Sometime after she died, a year or so after the last time our family was a complete unit and together in Bozeman, my brother and his wife visited again, now with two daughters. Ruby remembered the bear. Addie met him for the first time. I wasn’t there, and no one who was knew or remembered he was a bear on loan to the dying and not a permanent resident of the household, not a childhood toy left behind decades earlier like all the other toys in the house. They thought he’d been there all along, because of course that would be the normal thing. When they returned to Hawaii, he went with them. How do you tell your three-year-old niece that her 35-year-old aunt needs her teddy bear back? What does that phone call sound like? There’s no sane-sounding way to explain this bear is not a toy but something alive, with powers very similar to those of the thunder shirt the three-year-old's neighbor’s dog wears during storms. That despite its size, this very particular bear has the ability to absorb trauma from the body holding it, for as long as the trauma continues, even when the trauma is invisible to other people. That it is because of this amount of holding and absorbing that the bear is so very pancake shaped when viewed in profile. That he was held tightly long past the point at which such bears are usually let go painlessly, maybe even absentmindedly, by people who have formed or perhaps always had a sense of their own identity. Ruby, Aunty Heidi needs this bear so she doesn't have to sit on the floor and rock back and forth with a pillow, which is very unbecoming and also disturbing, and so what you do is you just go get another bear so Aunty Heidi can stop holding pillows and hiding a tiny tin of xanax in her purse. That’s what that phone call sounds like, so you do not have that phone call. Instead you wait for your nieces to outgrow the bear, because they will and you won’t, and you can wait. (You may find yourself needing to repeat this part. You can wait, you can wait, you can wait.)

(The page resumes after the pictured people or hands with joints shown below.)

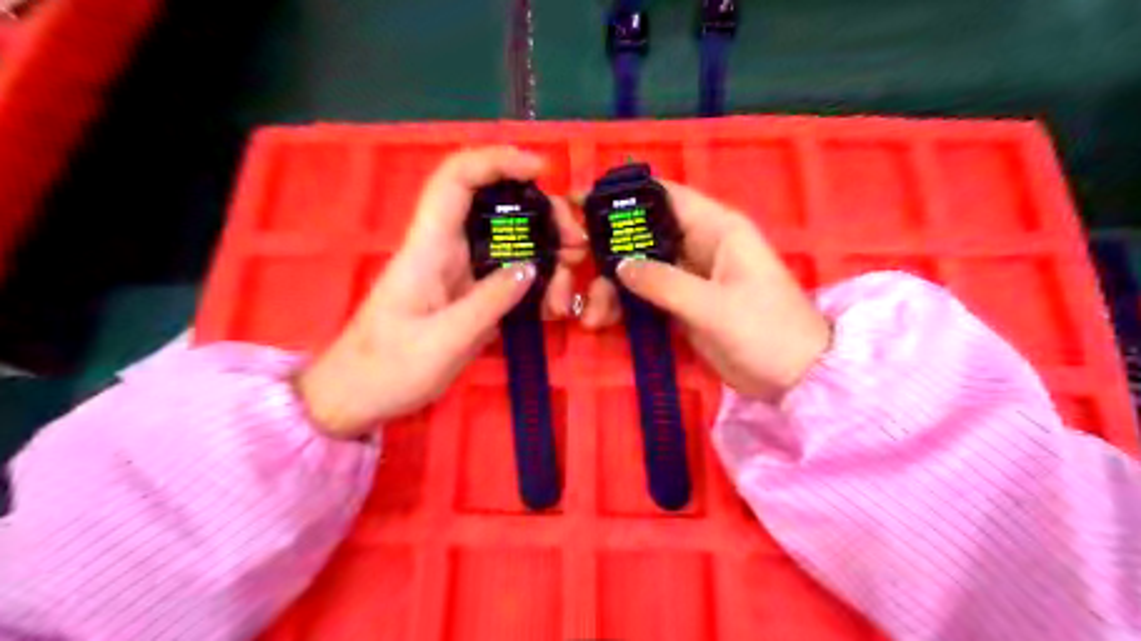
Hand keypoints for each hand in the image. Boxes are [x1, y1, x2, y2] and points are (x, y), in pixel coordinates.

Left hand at [293, 146, 587, 437]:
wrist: (357, 396)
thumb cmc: (388, 369)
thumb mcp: (444, 341)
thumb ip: (490, 302)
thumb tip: (531, 268)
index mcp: (429, 248)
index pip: (457, 180)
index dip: (497, 162)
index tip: (541, 171)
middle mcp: (445, 250)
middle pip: (495, 206)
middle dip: (541, 214)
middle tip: (575, 244)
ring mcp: (459, 272)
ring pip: (508, 240)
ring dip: (545, 251)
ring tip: (568, 283)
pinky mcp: (468, 294)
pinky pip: (508, 273)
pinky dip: (536, 280)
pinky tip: (553, 303)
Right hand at [588, 178, 830, 403]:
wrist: (794, 378)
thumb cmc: (766, 331)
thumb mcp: (713, 306)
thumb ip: (664, 283)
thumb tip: (619, 265)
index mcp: (717, 229)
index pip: (666, 196)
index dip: (625, 196)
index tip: (582, 202)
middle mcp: (700, 245)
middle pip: (644, 233)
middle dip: (607, 248)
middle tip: (571, 263)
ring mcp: (689, 276)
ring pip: (639, 267)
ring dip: (611, 285)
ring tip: (592, 314)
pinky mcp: (683, 304)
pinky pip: (645, 294)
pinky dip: (623, 304)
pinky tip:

I think 2018 is the year of the Return of the Bear; I think the nieces have outgrown Cocoa. Ruby and Addie have had a sense of self and worth from the get-go. They are being raised far beyond the reaches of the cult church their father and aunts grew up in; their sense of God is of a vague but loving, semi-mythological figure "similar to Santa but less realistic," as Addie puts it. The churches and religions they know all have names; they have shared language, a general lexicon and context. Ruby and Addie love the world and understand the world to love them. That is their context. They are used to hopping on a plane on the spur of the moment in Honolulu and stepping off in Melbourne or Tokyo or Portland or Montana. They experience the world as their home and inhabit it with reckless ease, unintimidated by falling or failing. I rehearse conversations to request the bear’s return with all this in mind. I turn the angle of my perception so that the story becomes funny, and calibrate the tone of my voice to match. I play this over and over in my head.

I miss the bear in Honolulu in a way I can’t talk about without sounding crazy, without giving myself away. If you could see how much this bear looks like me. If you could see us side by side. If you could see the way I do not wake up whimpering when this bear is in the room. If you could see us at six. At eight. At 25. At 33. I miss the bear in Honolulu as if it were my twin, my self, an internal organ gone missing.